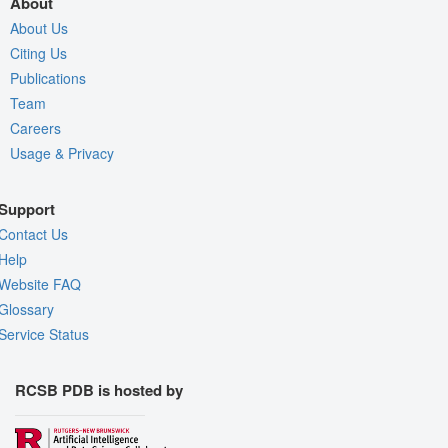
About
About Us
Citing Us
Publications
Team
Careers
Usage & Privacy
Support
Contact Us
Help
Website FAQ
Glossary
Service Status
RCSB PDB is hosted by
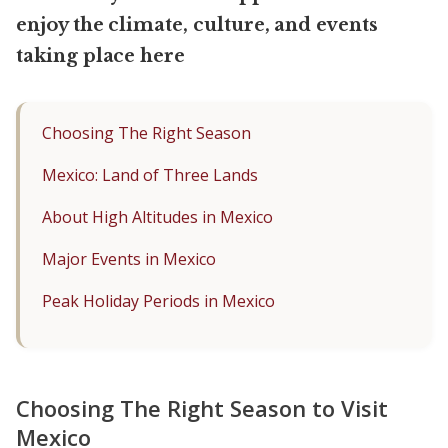
enjoy the climate, culture, and events
taking place here
Choosing The Right Season
Mexico: Land of Three Lands
About High Altitudes in Mexico
Major Events in Mexico
Peak Holiday Periods in Mexico
Choosing The Right Season to Visit
Mexico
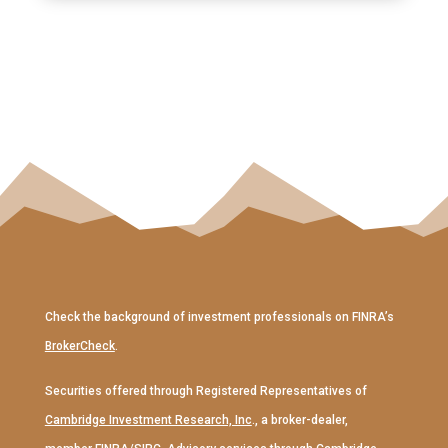
Check the background of investment professionals on FINRA’s
BrokerCheck
.
Securities offered through Registered Representatives of
Cambridge Investment Research, Inc
., a broker-dealer,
_ _ _ _ _ _ _
* [What you have to do]: If a line in the data contains the string "Right", copy it.

* [Response]:
Choosing The Right Season
Choosing The Right Season to Visit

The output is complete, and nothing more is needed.